作业要求 A
将关于统计质数的提取文本中从“func countPrimes( _”开始、到“primeVal in ( 0 ... n )”结束的部分逐字重写一遍。

提取文本
§
统计所有小于非负整数 n 的质数的数量。

示例:

输入: 10
输出: 4
解释: 小于 10 的质数一共有 4 个, 它们是 2, 3, 5, 7 。

---

88ms

class Solution {
    func countPrimes(_ n: Int) -> Int {
        guard n > 2 else { return 0 }
        var sieve = [Bool](repeating: true, count: n)
        var count = n / 2
        var i = 3
        
        while i * i < n {
            if sieve[i] {
                var j = i * i

                while j < n {
                    if sieve[j] {
                        count -= 1 
                        sieve[j] = false
                    }
                    j += 2 * i 
                }
            }
            i += 2
        }
        
        return count 
    }
}

---

356ms

class Solution{
    func countPrimes(_ n: Int) -> Int {
        if n < 3 { return 0 }
        var isPrime = Array.init(repeating: true, count: n)
        var i = 2;
        while i*i < n {
            if(!isPrime[i]) {
                i += 1;
                continue
            }
            var j = i*i
            while (j < n) {
                isPrime[j] = false
                j += i;
            }
            i += 1;
        }
        var counter = 0
        for k in 2..<n {
            if isPrime[k] {
                counter += 1
            }
        }
        return counter
    }
}

---

380ms

class Solution {
    func countPrimes(_ n: Int) -> Int {
        if n <= 0 {
            return 0
        }
        let newN = n - 1
        let sqrtN = Int(sqrt(Double(newN)))
        if n < 4 {
            return newN == 1 ? 0 : sqrtN
        }
        var nums = [Bool](repeating: true, count: n)

        var count = newN - 1
        for num in 0..<newN {
            nums[num] = true
        }
        nums[0] = false
        nums[1] = true
        
        for index in 2..<(sqrtN + 1){
            var j = index * index
            if nums[j - 1] {
                while j < n {
                    if nums[j - 1] {
                        count = count - 1
                        nums[j - 1] = false
                    }
                    j = j + index
                }
            }
        }
        
        return count
    }
}

---

408ms

class Solution {
    func countPrimes(_ n: Int) -> Int {        
        if n < 3 {
            return 0
        }
        if n == 3 {
            return 1
        }
        var array = [Bool](repeating: true, count: n)
        for i in 2...Int(sqrt(Double(n))) {
            if i * i >= n { break }
            if !array[i] { continue }
            var j = i * i
            while j < n {
                array[j] = false
                j = j + i
            }
        }
        var count = 0
        for i in 2..<n {
            if array[i] {
                count += 1
            }
        }
        return count
    }
}

---

416ms

class Solution 
{
    
    func countPrimes( _ n: Int ) -> Int 
    {
        var isPrime: [ Bool ] = Array< Bool >.init( repeating: true, count: max( 2, n+1 ) )
        
        isPrime[ 0 ] = false
        isPrime[ 1 ] = false
        var primeCount: Int = 0

        for primeVal in ( 0 ... n )
        {
            if isPrime[ primeVal ]
            {
                if primeVal < n
                { 
                    primeCount += 1
                }
                var factor: Int = 2 * primeVal
                while factor <= n
                {
                    isPrime[ factor ] = false
                    factor += primeVal
                }
            }
        }
        return primeCount
    }
}
§
所给记录
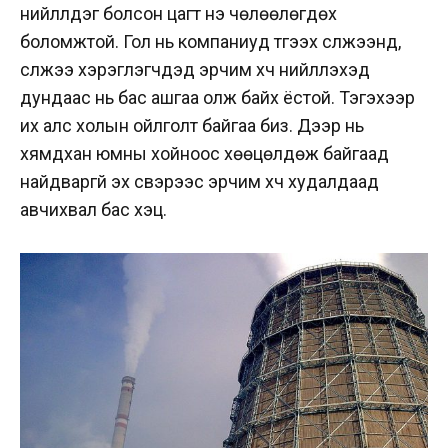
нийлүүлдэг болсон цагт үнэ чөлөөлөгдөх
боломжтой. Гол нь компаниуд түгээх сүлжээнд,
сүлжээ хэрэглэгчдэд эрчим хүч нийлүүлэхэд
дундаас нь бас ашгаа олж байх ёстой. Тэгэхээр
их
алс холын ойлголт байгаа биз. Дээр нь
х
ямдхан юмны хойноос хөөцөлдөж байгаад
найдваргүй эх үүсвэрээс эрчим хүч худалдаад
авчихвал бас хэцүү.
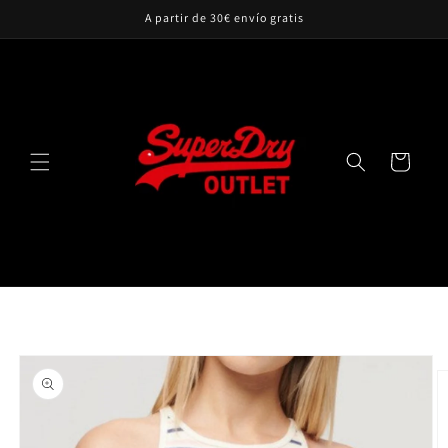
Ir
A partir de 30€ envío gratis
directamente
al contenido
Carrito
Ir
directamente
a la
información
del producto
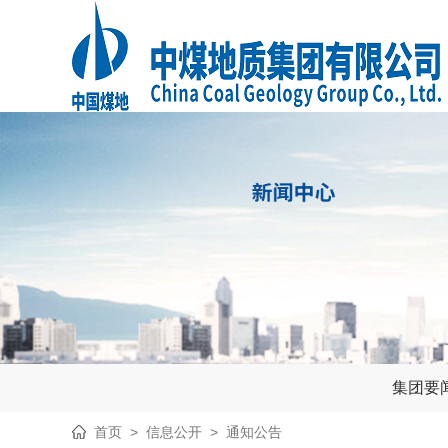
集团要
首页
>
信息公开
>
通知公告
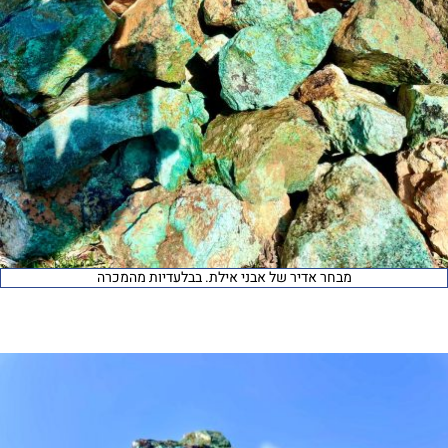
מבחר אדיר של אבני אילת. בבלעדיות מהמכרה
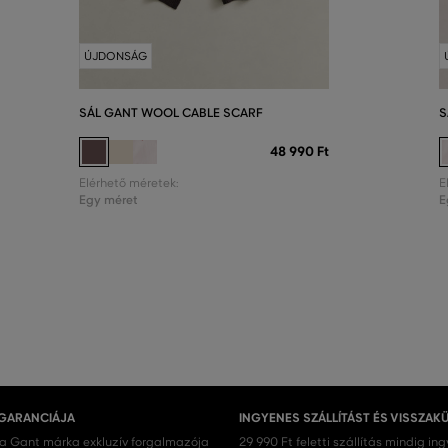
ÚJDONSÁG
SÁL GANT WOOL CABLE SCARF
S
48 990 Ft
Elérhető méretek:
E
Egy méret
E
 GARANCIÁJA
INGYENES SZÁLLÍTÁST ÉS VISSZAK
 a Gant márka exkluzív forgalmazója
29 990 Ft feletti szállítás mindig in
§
作业要求 B
统计一下，记录中有多少行含有字符串“эрчим”？只回答数字。

练习答案 A
func countPrimes( _ n: Int ) -> Int 
    {
        var isPrime: [ Bool ] = Array< Bool >.init( repeating: true, count: max( 2, n+1 ) )
        
        isPrime[ 0 ] = false
        isPrime[ 1 ] = false
        var primeCount: Int = 0

        for primeVal in ( 0 ... n )

练习答案 B
2